Gold continued to trend higher from late March to about mid-April, thanks to the prevalence of risk aversion, given jitters over the U.S. healthcare bill, the upcoming French elections, the possibility of another Scottish independence referendum, Article 50 of the TEU getting triggered, Trump’s missile strike in Syria, posturing between the U.S. and Nuclear North Korea, and friction between Russia and the U.S. over Trump’s Syrian missile strike (among others).

Wow! That’s a lot of geopolitical risk events. It’s therefore no real wonder why safe-haven demand for gold was high.

Even so, AUD/USD opted to go in the opposite direction instead. And that was very likely because of Aussie weakness, thanks to the RBA’s fading optimism and growing worries over the labor market and inflation, as revealed by the minutes of the RBA’s March meeting and the April RBA statement.

In addition, iron ore, Australia’s main commodity export, has been slumping very hard recently, thanks to the buildup in Chinese steel inventories and wavering faith in the Trump Effect. And that’s very likely weighing down on AUD/USD as well.

EUR/JPY vs. S&P 500 Index

EUR/JPY vs. S&P 500 Index
EUR/JPY vs.
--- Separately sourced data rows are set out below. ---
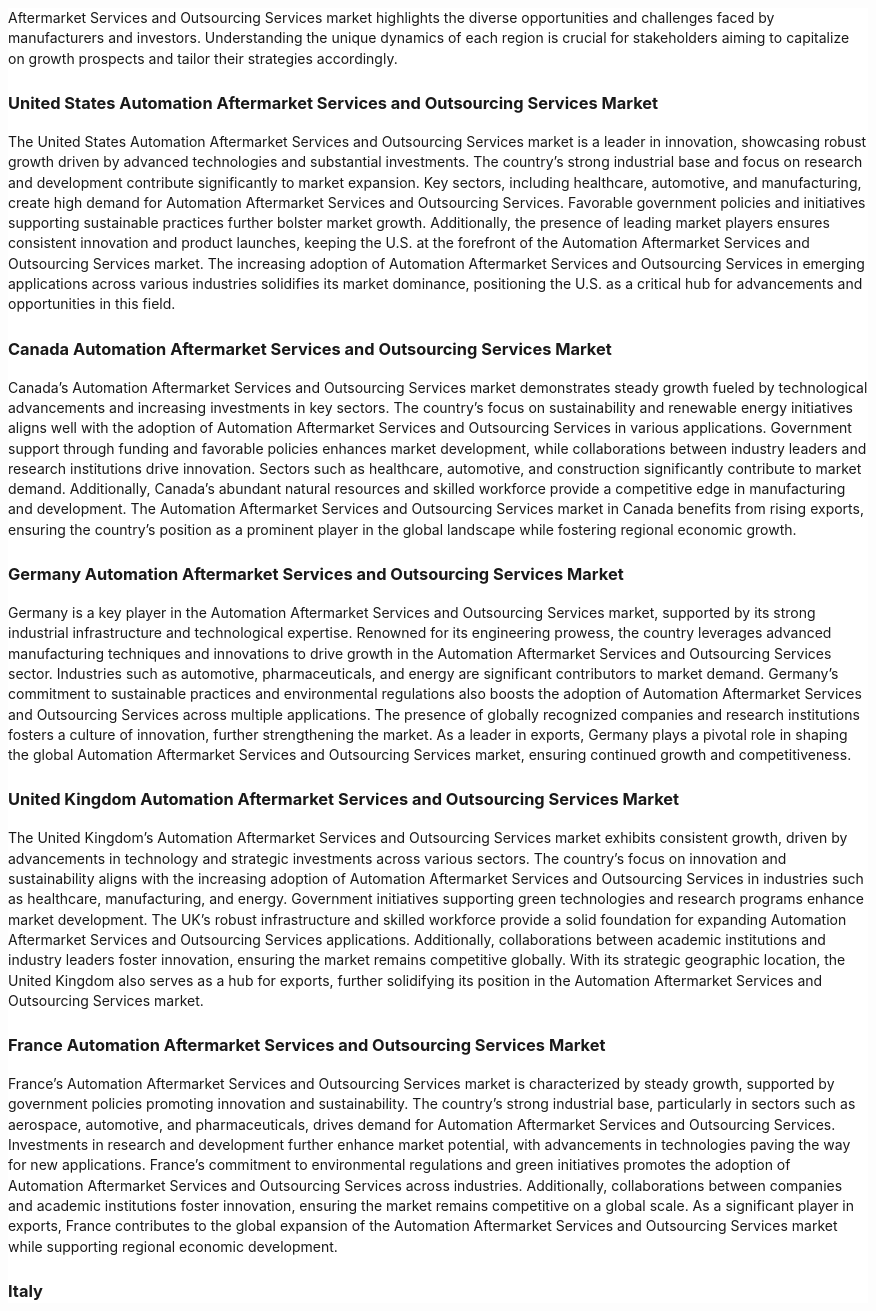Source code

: Aftermarket Services and Outsourcing Services market highlights the diverse opportunities and challenges faced by manufacturers and investors. Understanding the unique dynamics of each region is crucial for stakeholders aiming to capitalize on growth prospects and tailor their strategies accordingly.</p><h3>United States Automation Aftermarket Services and Outsourcing Services Market</h3><p>The United States Automation Aftermarket Services and Outsourcing Services market is a leader in innovation, showcasing robust growth driven by advanced technologies and substantial investments. The country&rsquo;s strong industrial base and focus on research and development contribute significantly to market expansion. Key sectors, including healthcare, automotive, and manufacturing, create high demand for Automation Aftermarket Services and Outsourcing Services. Favorable government policies and initiatives supporting sustainable practices further bolster market growth. Additionally, the presence of leading market players ensures consistent innovation and product launches, keeping the U.S. at the forefront of the Automation Aftermarket Services and Outsourcing Services market. The increasing adoption of Automation Aftermarket Services and Outsourcing Services in emerging applications across various industries solidifies its market dominance, positioning the U.S. as a critical hub for advancements and opportunities in this field.</p><h3>Canada Automation Aftermarket Services and Outsourcing Services Market</h3><p>Canada&rsquo;s Automation Aftermarket Services and Outsourcing Services market demonstrates steady growth fueled by technological advancements and increasing investments in key sectors. The country&rsquo;s focus on sustainability and renewable energy initiatives aligns well with the adoption of Automation Aftermarket Services and Outsourcing Services in various applications. Government support through funding and favorable policies enhances market development, while collaborations between industry leaders and research institutions drive innovation. Sectors such as healthcare, automotive, and construction significantly contribute to market demand. Additionally, Canada&rsquo;s abundant natural resources and skilled workforce provide a competitive edge in manufacturing and development. The Automation Aftermarket Services and Outsourcing Services market in Canada benefits from rising exports, ensuring the country&rsquo;s position as a prominent player in the global landscape while fostering regional economic growth.</p><h3>Germany Automation Aftermarket Services and Outsourcing Services Market</h3><p>Germany is a key player in the Automation Aftermarket Services and Outsourcing Services market, supported by its strong industrial infrastructure and technological expertise. Renowned for its engineering prowess, the country leverages advanced manufacturing techniques and innovations to drive growth in the Automation Aftermarket Services and Outsourcing Services sector. Industries such as automotive, pharmaceuticals, and energy are significant contributors to market demand. Germany&rsquo;s commitment to sustainable practices and environmental regulations also boosts the adoption of Automation Aftermarket Services and Outsourcing Services across multiple applications. The presence of globally recognized companies and research institutions fosters a culture of innovation, further strengthening the market. As a leader in exports, Germany plays a pivotal role in shaping the global Automation Aftermarket Services and Outsourcing Services market, ensuring continued growth and competitiveness.</p><h3>United Kingdom Automation Aftermarket Services and Outsourcing Services Market</h3><p>The United Kingdom&rsquo;s Automation Aftermarket Services and Outsourcing Services market exhibits consistent growth, driven by advancements in technology and strategic investments across various sectors. The country&rsquo;s focus on innovation and sustainability aligns with the increasing adoption of Automation Aftermarket Services and Outsourcing Services in industries such as healthcare, manufacturing, and energy. Government initiatives supporting green technologies and research programs enhance market development. The UK&rsquo;s robust infrastructure and skilled workforce provide a solid foundation for expanding Automation Aftermarket Services and Outsourcing Services applications. Additionally, collaborations between academic institutions and industry leaders foster innovation, ensuring the market remains competitive globally. With its strategic geographic location, the United Kingdom also serves as a hub for exports, further solidifying its position in the Automation Aftermarket Services and Outsourcing Services market.</p><h3>France Automation Aftermarket Services and Outsourcing Services Market</h3><p>France&rsquo;s Automation Aftermarket Services and Outsourcing Services market is characterized by steady growth, supported by government policies promoting innovation and sustainability. The country&rsquo;s strong industrial base, particularly in sectors such as aerospace, automotive, and pharmaceuticals, drives demand for Automation Aftermarket Services and Outsourcing Services. Investments in research and development further enhance market potential, with advancements in technologies paving the way for new applications. France&rsquo;s commitment to environmental regulations and green initiatives promotes the adoption of Automation Aftermarket Services and Outsourcing Services across industries. Additionally, collaborations between companies and academic institutions foster innovation, ensuring the market remains competitive on a global scale. As a significant player in exports, France contributes to the global expansion of the Automation Aftermarket Services and Outsourcing Services market while supporting regional economic development.</p><h3>Italy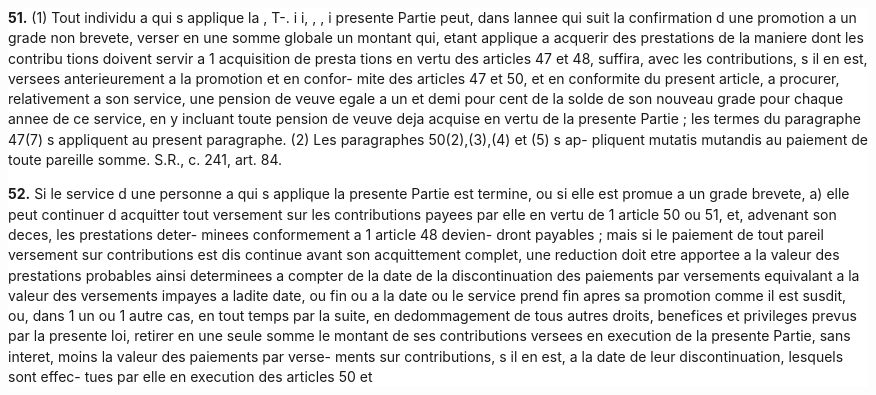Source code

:
**51.** (1) Tout individu a qui s applique la
, T-. i i, , , i
presente Partie peut, dans lannee qui suit la
confirmation d une promotion a un grade non
brevete, verser en une somme globale un
montant qui, etant applique a acquerir des
prestations de la maniere dont les contribu
tions doivent servir a 1 acquisition de presta
tions en vertu des articles 47 et 48, suffira,
avec les contributions, s il en est, versees
anterieurement a la promotion et en confor-
mite des articles 47 et 50, et en conformite du
present article, a procurer, relativement a son
service, une pension de veuve egale a un et
demi pour cent de la solde de son nouveau
grade pour chaque annee de ce service, en y
incluant toute pension de veuve deja acquise
en vertu de la presente Partie ; les termes du
paragraphe 47(7) s appliquent au present
paragraphe.
(2) Les paragraphes 50(2),(3),(4) et (5) s ap-
pliquent mutatis mutandis au paiement de
toute pareille somme. S.R., c. 241, art. 84.

**52.** Si le service d une personne a qui
s applique la presente Partie est termine, ou
si elle est promue a un grade brevete,
a) elle peut continuer d acquitter tout
versement sur les contributions payees par
elle en vertu de 1 article 50 ou 51, et,
advenant son deces, les prestations deter-
minees conformement a 1 article 48 devien-
dront payables ; mais si le paiement de tout
pareil versement sur contributions est dis
continue avant son acquittement complet,
une reduction doit etre apportee a la valeur
des prestations probables ainsi determinees
a compter de la date de la discontinuation
des paiements par versements equivalant a
la valeur des versements impayes a ladite
date, ou
fin ou a la date ou le service prend fin apres
sa promotion comme il est susdit, ou, dans
1 un ou 1 autre cas, en tout temps par la
suite, en dedommagement de tous autres
droits, benefices et privileges prevus par la
presente loi, retirer en une seule somme le
montant de ses contributions versees en
execution de la presente Partie, sans interet,
moins la valeur des paiements par verse-
ments sur contributions, s il en est, a la date
de leur discontinuation, lesquels sont effec-
tues par elle en execution des articles 50 et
S&P 500 Index

Last time around, I pointed out that very noticeable divergence between EUR/JPY and the S&P 500. And I linked that to the the so-called “Trump Effect” which buoyed the U.S. equities market, thanks to expectations of infrastructure spending, tax reform, and financial deregulation under the Trump administration.

But as y’all can see, EUR/JPY and the S&P 500 index have both been trending lower while moving roughly in tandem since then. What happened? Well, the “Trump Effect” lost its mojo that’s what.

You see, a new narrative emerged in March that the vote on the U.S. healthcare bill would be a litmus test for Trump’s ability to bend the Republican Party to his will and push through with his agenda, which obviously includes Trump’s fiscal stimulus plans – the very basis of the “Trump Effect”.

And when the Republicans ultimately decided to pull the healthcare bill once it became clear that the Republicans were divided on the issue, faith in the “Trump Effect” began to waver, causing the S&P 500 to start tumbling. EUR/JPY, for its part, began to tank as well, as safe-haven demand for the yen picked up.

Aside from wavering faith in the Trump Effect, there were also all those risk events I mentioned earlier, which very likely soured risk sentiment while strengthening safe-haven demand. And one of those risk events, particularly the upcoming French presidential elections, was also very likely weighing down on the euro, helping to push EUR/JPY lower.